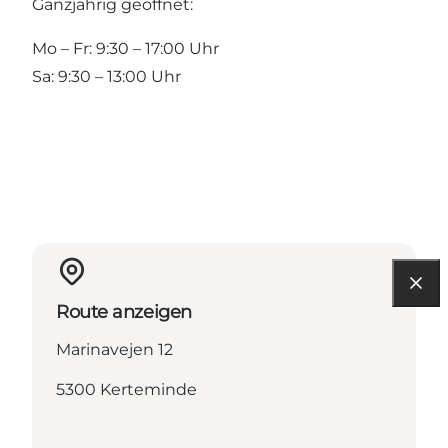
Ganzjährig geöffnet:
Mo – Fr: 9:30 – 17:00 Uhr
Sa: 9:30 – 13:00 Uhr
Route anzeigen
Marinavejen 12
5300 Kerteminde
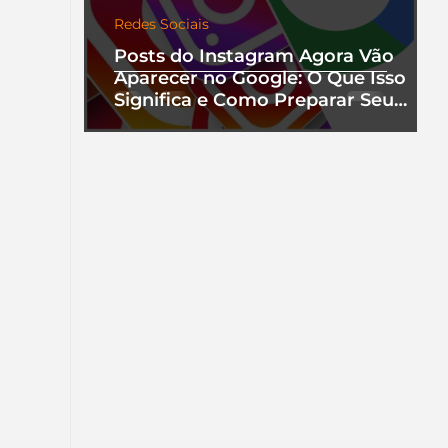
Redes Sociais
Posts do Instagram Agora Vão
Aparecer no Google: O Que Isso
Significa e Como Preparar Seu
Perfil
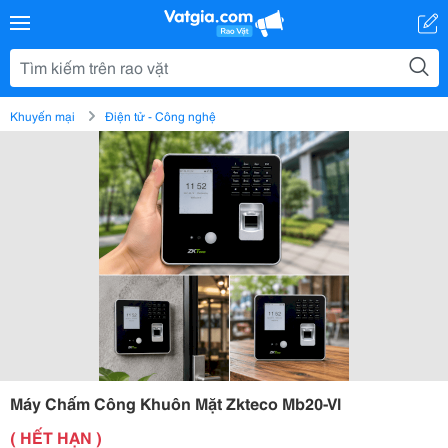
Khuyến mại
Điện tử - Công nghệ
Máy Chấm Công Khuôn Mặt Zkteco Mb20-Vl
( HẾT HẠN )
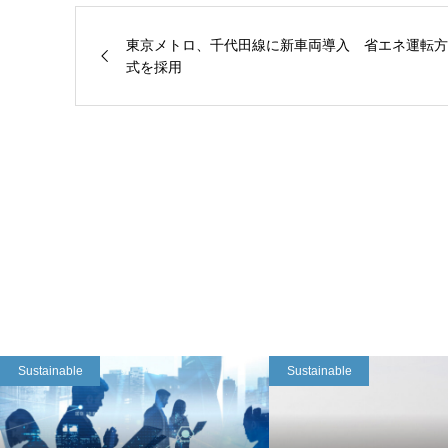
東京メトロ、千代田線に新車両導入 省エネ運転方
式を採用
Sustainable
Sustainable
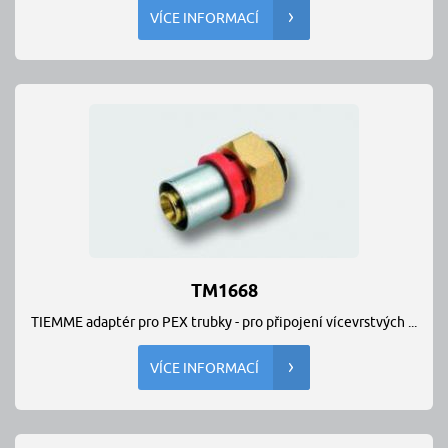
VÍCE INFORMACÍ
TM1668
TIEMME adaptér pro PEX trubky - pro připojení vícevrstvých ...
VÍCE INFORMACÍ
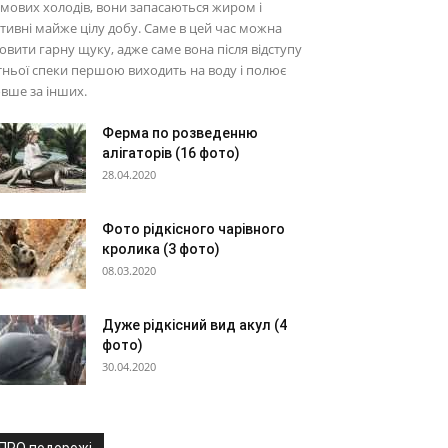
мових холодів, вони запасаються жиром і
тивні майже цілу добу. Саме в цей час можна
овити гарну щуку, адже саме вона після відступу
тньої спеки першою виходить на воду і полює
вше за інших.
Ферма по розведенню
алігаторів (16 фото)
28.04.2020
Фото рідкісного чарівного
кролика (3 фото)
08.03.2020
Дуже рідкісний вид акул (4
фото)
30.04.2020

WORK ITEM: Repeat each of the entries above exactly, but do not carry over the pictures.

WRITTEN ANSWER:
Ganzjährig geöffnet:
Mo – Fr: 9:30 – 17:00 Uhr
Sa: 9:30 – 13:00 Uhr
Route anzeigen
Marinavejen 12
5300 Kerteminde
Redes Sociais
Posts do Instagram Agora Vão
Aparecer no Google: O Que Isso
Significa e Como Preparar Seu
Perfil
Khuyến mại
Điện tử - Công nghệ
Máy Chấm Công Khuôn Mặt Zkteco Mb20-Vl
( HẾT HẠN )
東京メトロ、千代田線に新車両導入 省エネ運転方
式を採用
Sustainable
Sustainable
VÍCE INFORMACÍ
TM1668
TIEMME adaptér pro PEX trubky - pro připojení vícevrstvých ...
VÍCE INFORMACÍ
мових холодів, вони запасаються жиром і
тивні майже цілу добу. Саме в цей час можна
овити гарну щуку, адже саме вона після відступу
тньої спеки першою виходить на воду і полює
вше за інших.
Ферма по розведенню
алігаторів (16 фото)
28.04.2020
Фото рідкісного чарівного
кролика (3 фото)
08.03.2020
Дуже рідкісний вид акул (4
фото)
30.04.2020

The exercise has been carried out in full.